Los autochequeos pueden ayudarte a detectar problemas de salud que están mostrando sus primeros síntomas.

Los autochequeos son un complemento esencial de los exámenes médicos y, en muchos casos, una eficaz forma de detectar problemas de salud que están mostrando sus primeros síntomas. Por eso, te conviene acostumbrarte a realizarlos de una forma habitual.

 

Examen postbronceado

Hazlo al volver de las vacaciones, para comprobar que no has sufrido ningún daño por la acción de los rayos solares. Ponte desnuda frente a un espejo (mejor que sea de cuerpo entero) e inspecciona a fondo tu piel, en especial la del escote, hombros, espalda, cara, brazos y piernas. Comprueba que no haya manchas oscuras o granitos pequeños y rojos. Detente en los lunares para ver si han cambiado de forma, color o tamaño. Si notas algo extraño, pide cita con el dermatólogo. Repite el examen cada 3 meses y siempre que tomes el sol.

 

Chequeo mamario

Realízalo una vez al mes, los días después de la regla. Túmbate en la cama con una almohada grande bajo la cabeza y los hombros, y uno de los brazos bajo la nuca. Recorre lentamente la mama con la mano contraria (la palma debe estar abierta), sin presionarla.

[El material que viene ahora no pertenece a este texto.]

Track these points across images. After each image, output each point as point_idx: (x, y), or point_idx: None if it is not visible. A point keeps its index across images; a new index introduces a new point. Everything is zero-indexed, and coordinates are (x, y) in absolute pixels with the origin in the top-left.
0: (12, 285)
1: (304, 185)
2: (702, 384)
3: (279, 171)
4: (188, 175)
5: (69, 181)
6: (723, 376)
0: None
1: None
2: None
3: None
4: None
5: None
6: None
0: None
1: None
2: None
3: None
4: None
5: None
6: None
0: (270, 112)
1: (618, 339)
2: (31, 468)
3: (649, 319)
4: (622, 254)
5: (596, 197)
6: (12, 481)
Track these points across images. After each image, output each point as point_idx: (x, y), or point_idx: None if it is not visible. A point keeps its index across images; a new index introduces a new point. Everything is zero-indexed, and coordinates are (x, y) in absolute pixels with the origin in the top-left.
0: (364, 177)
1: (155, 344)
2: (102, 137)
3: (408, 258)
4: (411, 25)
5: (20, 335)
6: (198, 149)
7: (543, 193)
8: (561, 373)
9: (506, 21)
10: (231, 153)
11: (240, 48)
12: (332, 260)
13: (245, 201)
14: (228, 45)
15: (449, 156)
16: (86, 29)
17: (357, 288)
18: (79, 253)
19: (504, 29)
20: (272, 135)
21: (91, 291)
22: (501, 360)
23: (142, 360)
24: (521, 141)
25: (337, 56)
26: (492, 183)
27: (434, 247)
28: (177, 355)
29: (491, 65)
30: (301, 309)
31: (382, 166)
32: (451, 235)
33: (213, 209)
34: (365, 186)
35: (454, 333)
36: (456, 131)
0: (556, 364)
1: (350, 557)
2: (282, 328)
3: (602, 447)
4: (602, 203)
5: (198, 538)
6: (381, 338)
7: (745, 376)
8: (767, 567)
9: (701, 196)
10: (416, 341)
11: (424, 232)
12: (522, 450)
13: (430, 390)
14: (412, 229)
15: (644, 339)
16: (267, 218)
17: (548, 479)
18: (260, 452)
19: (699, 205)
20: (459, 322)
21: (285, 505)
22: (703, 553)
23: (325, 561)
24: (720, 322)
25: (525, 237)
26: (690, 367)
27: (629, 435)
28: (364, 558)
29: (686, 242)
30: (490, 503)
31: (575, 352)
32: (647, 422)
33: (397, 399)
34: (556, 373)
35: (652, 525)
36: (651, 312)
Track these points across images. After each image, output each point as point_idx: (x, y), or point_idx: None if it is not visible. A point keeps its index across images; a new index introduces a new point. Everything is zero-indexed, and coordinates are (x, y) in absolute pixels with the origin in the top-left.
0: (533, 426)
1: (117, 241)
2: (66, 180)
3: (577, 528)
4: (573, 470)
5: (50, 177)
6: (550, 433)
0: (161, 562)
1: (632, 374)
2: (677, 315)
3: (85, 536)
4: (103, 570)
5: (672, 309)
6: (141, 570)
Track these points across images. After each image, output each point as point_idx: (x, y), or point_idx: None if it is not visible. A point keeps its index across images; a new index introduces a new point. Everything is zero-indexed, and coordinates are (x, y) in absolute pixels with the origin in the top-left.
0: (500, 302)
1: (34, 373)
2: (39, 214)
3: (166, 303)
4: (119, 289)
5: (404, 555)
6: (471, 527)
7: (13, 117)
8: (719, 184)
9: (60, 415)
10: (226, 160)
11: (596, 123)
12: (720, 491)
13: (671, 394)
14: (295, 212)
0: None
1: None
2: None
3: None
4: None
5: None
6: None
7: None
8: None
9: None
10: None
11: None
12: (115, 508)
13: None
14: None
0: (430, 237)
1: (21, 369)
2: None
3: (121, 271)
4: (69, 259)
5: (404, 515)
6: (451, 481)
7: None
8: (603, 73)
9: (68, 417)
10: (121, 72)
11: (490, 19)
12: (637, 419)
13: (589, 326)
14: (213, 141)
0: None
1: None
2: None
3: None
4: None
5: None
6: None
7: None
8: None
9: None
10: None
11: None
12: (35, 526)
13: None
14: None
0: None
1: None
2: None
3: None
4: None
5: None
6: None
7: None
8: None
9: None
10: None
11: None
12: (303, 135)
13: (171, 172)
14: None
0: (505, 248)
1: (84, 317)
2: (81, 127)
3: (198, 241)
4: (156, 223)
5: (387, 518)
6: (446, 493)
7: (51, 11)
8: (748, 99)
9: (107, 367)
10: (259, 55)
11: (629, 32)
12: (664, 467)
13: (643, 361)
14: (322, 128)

Examina del mismo modo la zona del músculo pectoral, la axila y, luego, haz lo mismo con la otra mama. Ponte de pie frente al espejo y mira si tus pechos tienen la forma y el volumen habituales; que no haya manchas y oquedades anómalas y que los pezones no hayan cambiado de color o supuren líquido.

 

Examina tu cara de vez en cuando

Mírate detenidamente al espejo con buena luz y observa que tus labios no estén muy resecos y cuarteados o que tengan alguna pupa. Saca la lengua para constatar que tiene buen color (ni blanquecina, ni oscura, ni muy roja). Mira si tus párpados están hinchados o tienes los ojos enrojecidos y ojeras no justificables.

 

Revisa tus dientes

Una vez a la semana, antes de lavártelos por la noche, coge un espejito de mano (en la farmacia venden espejos especiales para este examen) y mira los dientes por dentro. Fíjate si las encías están hinchadas, algo blanquecinas o muy rojas. Luego, con una cucharita de café golpea suavemente los dientes delanteros (de arriba y de abajo) para constatar que no te duelen. Después, enjuágate la boca con agua fría para comprobar tu sensibilidad dental. Si notas dolor, un diente muy sensible, un cambio en el color de las encías o éstas te sangran con el cepillado, pide hora en el dentista.